The police had a warrant for this information from Google. The problem isn’t what Google did, it’s that a judge signed off on a bad warrant and that the evidence obtained from it was still allowed to be used.
Comment on Google forced to reveal users' search histories in Colorado court ruling
Sentau@feddit.de 1 year agoThis is like going to a hotel and asking to see a list of people who stayed in the hotel last week because the suspect is probably staying nearby.
And the hotel can deny to provide this information if it is an informal request. Only with a warrant will they forced to give up that list and a judge issuing the order will want some proof as why the police believe the suspect stayed in a hotel.
I am not a lawyer so I could be wrong about the criteria for the issue of warrants.
BradleyUffner@lemmy.world 1 year ago
Sentau@feddit.de 1 year ago
My comment was in context of the comment above and not in the context of the article.
What you said is all true and is what I was trying to explain to the guy above that usually warrants need proof/probable cause to be issued.

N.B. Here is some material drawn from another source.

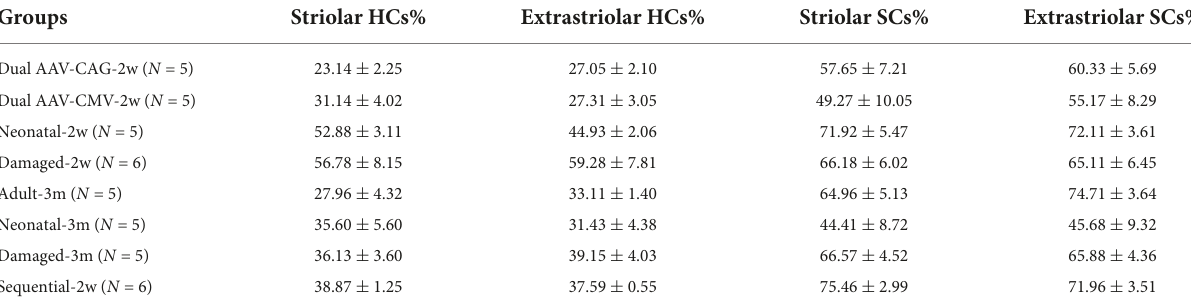
TABLE 1 Summary of the co-transduction rate of each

tsonfeir@lemm.ee 1 year ago
Right. Google could have just looked that shit up voluntarily. I mean, it can’t be a long list.
Sentau@feddit.de 1 year ago
But Google didn’t. They were forced by a warrant which was issued on grounds so weak, that judges themselves agreed that it was unconstitutional.

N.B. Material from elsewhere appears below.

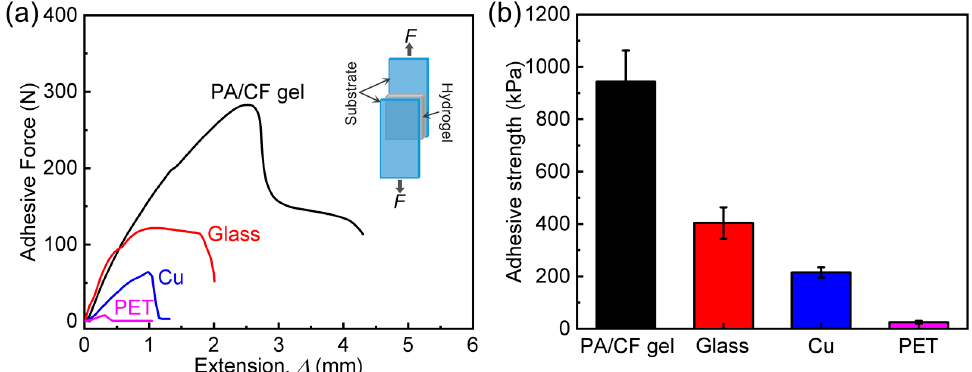
Figure 7. Adhesion behavior of PA/CF composite hydrogels with different φ CF to a glass substrate. ( a ) Adhesive shear force ( F )-extension ( ∆ ) curves of the samples. ( b ) Adhesive strength versus φ CF .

tsonfeir@lemm.ee 1 year ago
There was a fire and maybe people who looked up that address could be further investigated.
Do you think that’s weak grounds? How could that specific and very small list of IP addresses violate a persons privacy?
I obviously haven’t read the warrant request, and it could have been worded pretty poorly.
Sentau@feddit.de 1 year ago
Yes I think that’s weak grounds. And so do the judge who proceeded over the case as well as several other judges who deemed the warrant as unconstitutional. The only reason the evidence was allowed was because the judge declared that the justice systems broke the rules in good faith. I haven’t read the warrant request either just forming my opinion from articles on the issue.
I think that the warrant was issued on weak grounds because what the cops had was a hunch (a calculated one but still a hunch). They had no proof that the perpetrators/murderers searched for the apartment. It is not like they identified that searches for that addressed spiked at some point and served a warrant for those ip addresses. They just asked for all ip addresses in the last 15 days because they did not have evidence pointing towards a search just a calculated hunch.